A word-for-word copy of the entries is the only acceptable reply.

[[ Supplied records open ]]

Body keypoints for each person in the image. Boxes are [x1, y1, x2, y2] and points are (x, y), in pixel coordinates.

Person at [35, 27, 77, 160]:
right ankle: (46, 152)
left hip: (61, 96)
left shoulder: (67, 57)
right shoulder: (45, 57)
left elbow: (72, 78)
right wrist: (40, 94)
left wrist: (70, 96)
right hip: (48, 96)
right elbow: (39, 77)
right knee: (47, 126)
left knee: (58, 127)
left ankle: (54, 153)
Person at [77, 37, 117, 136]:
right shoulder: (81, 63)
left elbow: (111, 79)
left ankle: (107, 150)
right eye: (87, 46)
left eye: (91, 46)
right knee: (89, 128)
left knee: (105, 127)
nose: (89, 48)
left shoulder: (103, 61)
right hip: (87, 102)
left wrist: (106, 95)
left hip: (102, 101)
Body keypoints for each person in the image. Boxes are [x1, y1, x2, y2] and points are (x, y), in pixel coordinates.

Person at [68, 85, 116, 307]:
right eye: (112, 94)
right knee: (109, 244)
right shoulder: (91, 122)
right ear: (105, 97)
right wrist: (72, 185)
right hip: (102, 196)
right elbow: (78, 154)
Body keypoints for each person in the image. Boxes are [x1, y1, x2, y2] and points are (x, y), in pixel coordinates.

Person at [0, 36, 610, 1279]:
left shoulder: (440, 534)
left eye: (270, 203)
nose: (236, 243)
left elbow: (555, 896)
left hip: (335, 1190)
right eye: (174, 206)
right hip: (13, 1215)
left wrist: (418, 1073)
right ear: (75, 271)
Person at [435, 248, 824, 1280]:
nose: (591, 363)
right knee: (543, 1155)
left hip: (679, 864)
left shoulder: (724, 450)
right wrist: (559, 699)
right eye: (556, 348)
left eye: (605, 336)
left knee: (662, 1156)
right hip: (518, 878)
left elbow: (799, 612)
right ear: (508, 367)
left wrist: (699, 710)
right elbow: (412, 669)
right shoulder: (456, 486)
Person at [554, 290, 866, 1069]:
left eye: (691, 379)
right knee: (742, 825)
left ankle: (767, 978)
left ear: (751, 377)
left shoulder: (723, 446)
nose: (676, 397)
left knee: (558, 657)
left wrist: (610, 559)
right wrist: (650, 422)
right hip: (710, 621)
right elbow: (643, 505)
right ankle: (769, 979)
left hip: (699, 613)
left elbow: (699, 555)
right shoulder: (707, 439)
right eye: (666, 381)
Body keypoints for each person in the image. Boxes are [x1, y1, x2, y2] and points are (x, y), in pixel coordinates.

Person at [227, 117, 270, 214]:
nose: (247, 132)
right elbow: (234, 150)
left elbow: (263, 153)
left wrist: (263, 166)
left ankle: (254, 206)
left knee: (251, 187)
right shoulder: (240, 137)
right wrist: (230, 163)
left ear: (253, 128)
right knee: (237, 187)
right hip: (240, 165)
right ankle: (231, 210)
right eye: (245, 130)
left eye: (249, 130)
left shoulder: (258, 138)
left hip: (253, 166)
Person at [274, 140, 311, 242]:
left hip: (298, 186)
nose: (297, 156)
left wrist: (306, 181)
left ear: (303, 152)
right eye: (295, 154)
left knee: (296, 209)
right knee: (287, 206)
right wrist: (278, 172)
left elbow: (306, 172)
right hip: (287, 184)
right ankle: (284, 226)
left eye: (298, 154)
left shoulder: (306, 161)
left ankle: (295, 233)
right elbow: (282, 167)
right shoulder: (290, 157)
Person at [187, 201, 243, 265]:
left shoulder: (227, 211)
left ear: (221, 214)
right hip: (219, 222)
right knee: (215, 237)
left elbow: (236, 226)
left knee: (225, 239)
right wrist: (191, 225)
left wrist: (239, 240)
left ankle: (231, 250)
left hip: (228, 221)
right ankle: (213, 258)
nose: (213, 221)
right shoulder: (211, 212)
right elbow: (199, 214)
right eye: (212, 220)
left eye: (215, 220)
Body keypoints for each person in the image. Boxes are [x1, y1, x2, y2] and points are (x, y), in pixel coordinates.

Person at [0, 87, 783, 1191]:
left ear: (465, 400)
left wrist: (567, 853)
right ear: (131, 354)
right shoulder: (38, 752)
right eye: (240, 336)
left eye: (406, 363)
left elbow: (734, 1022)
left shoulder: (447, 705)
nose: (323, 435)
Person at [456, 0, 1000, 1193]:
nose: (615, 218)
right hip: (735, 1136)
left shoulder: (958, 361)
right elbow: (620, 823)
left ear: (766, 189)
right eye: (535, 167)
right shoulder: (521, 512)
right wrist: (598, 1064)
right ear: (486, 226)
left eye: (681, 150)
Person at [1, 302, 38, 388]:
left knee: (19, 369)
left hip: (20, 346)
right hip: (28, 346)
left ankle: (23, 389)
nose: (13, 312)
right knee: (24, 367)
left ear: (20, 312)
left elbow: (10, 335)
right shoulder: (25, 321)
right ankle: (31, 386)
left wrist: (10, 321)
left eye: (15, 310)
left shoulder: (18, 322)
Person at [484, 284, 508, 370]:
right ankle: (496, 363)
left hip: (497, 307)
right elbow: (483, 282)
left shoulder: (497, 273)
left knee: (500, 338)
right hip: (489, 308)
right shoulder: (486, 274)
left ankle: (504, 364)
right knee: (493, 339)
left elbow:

[[ Supplied records closed ]]

Expected answer:
Body keypoints for each person in the image. Boxes are [x1, y1, x2, y2] and points are (x, y), in pixel coordinates.

Person at [35, 27, 77, 160]:
right ankle: (46, 152)
left hip: (61, 96)
left shoulder: (67, 57)
right shoulder: (45, 57)
left elbow: (72, 78)
right wrist: (40, 94)
left wrist: (70, 96)
right hip: (48, 96)
right elbow: (39, 77)
right knee: (47, 126)
left knee: (58, 127)
left ankle: (54, 153)
Person at [77, 37, 117, 136]:
right shoulder: (81, 63)
left elbow: (111, 79)
left ankle: (107, 150)
right eye: (87, 46)
left eye: (91, 46)
right knee: (89, 128)
left knee: (105, 127)
nose: (89, 48)
left shoulder: (103, 61)
right hip: (87, 102)
left wrist: (106, 95)
left hip: (102, 101)
Body keypoints for each person in the image. Boxes are [x1, y1, x2, y2] and points are (x, y), in pixel coordinates.

Person at [68, 85, 116, 307]:
right eye: (112, 94)
right knee: (109, 244)
right shoulder: (91, 122)
right ear: (105, 97)
right wrist: (72, 185)
right hip: (102, 196)
right elbow: (78, 154)
Body keypoints for each person in the image. Boxes are [x1, y1, x2, y2] and points are (x, y), in pixel coordinates.

Person at [0, 36, 610, 1279]:
left shoulder: (440, 534)
left eye: (270, 203)
nose: (236, 243)
left elbow: (555, 896)
left hip: (335, 1190)
right eye: (174, 206)
right hip: (13, 1215)
left wrist: (418, 1073)
right ear: (75, 271)
Person at [435, 248, 824, 1280]:
nose: (591, 363)
right knee: (543, 1155)
left hip: (679, 864)
left shoulder: (724, 450)
right wrist: (559, 699)
right eye: (556, 348)
left eye: (605, 336)
left knee: (662, 1156)
right hip: (518, 878)
left elbow: (799, 612)
right ear: (508, 367)
left wrist: (699, 710)
right elbow: (412, 669)
right shoulder: (456, 486)
Person at [554, 290, 866, 1069]:
left eye: (691, 379)
right knee: (742, 825)
left ankle: (767, 978)
left ear: (751, 377)
left shoulder: (723, 446)
nose: (676, 397)
left knee: (558, 657)
left wrist: (610, 559)
right wrist: (650, 422)
right hip: (710, 621)
right elbow: (643, 505)
right ankle: (769, 979)
left hip: (699, 613)
left elbow: (699, 555)
right shoulder: (707, 439)
right eye: (666, 381)
Body keypoints for each person in the image. Boxes are [x1, y1, x2, y2] and points are (x, y), in pixel coordinates.

Person at [227, 117, 270, 214]:
nose: (247, 132)
right elbow: (234, 150)
left elbow: (263, 153)
left wrist: (263, 166)
left ankle: (254, 206)
left knee: (251, 187)
right shoulder: (240, 137)
right wrist: (230, 163)
left ear: (253, 128)
right knee: (237, 187)
right hip: (240, 165)
right ankle: (231, 210)
right eye: (245, 130)
left eye: (249, 130)
left shoulder: (258, 138)
left hip: (253, 166)
Person at [274, 140, 311, 242]:
left hip: (298, 186)
nose: (297, 156)
left wrist: (306, 181)
left ear: (303, 152)
right eye: (295, 154)
left knee: (296, 209)
right knee: (287, 206)
right wrist: (278, 172)
left elbow: (306, 172)
right hip: (287, 184)
right ankle: (284, 226)
left eye: (298, 154)
left shoulder: (306, 161)
left ankle: (295, 233)
right elbow: (282, 167)
right shoulder: (290, 157)
Person at [187, 201, 243, 265]:
left shoulder: (227, 211)
left ear: (221, 214)
right hip: (219, 222)
right knee: (215, 237)
left elbow: (236, 226)
left knee: (225, 239)
right wrist: (191, 225)
left wrist: (239, 240)
left ankle: (231, 250)
left hip: (228, 221)
right ankle: (213, 258)
nose: (213, 221)
right shoulder: (211, 212)
right elbow: (199, 214)
right eye: (212, 220)
left eye: (215, 220)
Body keypoints for each person in the image. Boxes are [x1, y1, x2, y2] and points are (x, y), in pixel coordinates.

Person at [0, 87, 783, 1191]:
left ear: (465, 400)
left wrist: (567, 853)
right ear: (131, 354)
right shoulder: (38, 752)
right eye: (240, 336)
left eye: (406, 363)
left elbow: (734, 1022)
left shoulder: (447, 705)
nose: (323, 435)
Person at [456, 0, 1000, 1193]:
nose: (615, 218)
right hip: (735, 1136)
left shoulder: (958, 361)
right elbow: (620, 823)
left ear: (766, 189)
right eye: (535, 167)
right shoulder: (521, 512)
right wrist: (598, 1064)
right ear: (486, 226)
left eye: (681, 150)
Person at [1, 302, 38, 388]:
left knee: (19, 369)
left hip: (20, 346)
right hip: (28, 346)
left ankle: (23, 389)
nose: (13, 312)
right knee: (24, 367)
left ear: (20, 312)
left elbow: (10, 335)
right shoulder: (25, 321)
right ankle: (31, 386)
left wrist: (10, 321)
left eye: (15, 310)
left shoulder: (18, 322)
Person at [484, 284, 508, 370]:
right ankle: (496, 363)
left hip: (497, 307)
right elbow: (483, 282)
left shoulder: (497, 273)
left knee: (500, 338)
right hip: (489, 308)
right shoulder: (486, 274)
left ankle: (504, 364)
right knee: (493, 339)
left elbow:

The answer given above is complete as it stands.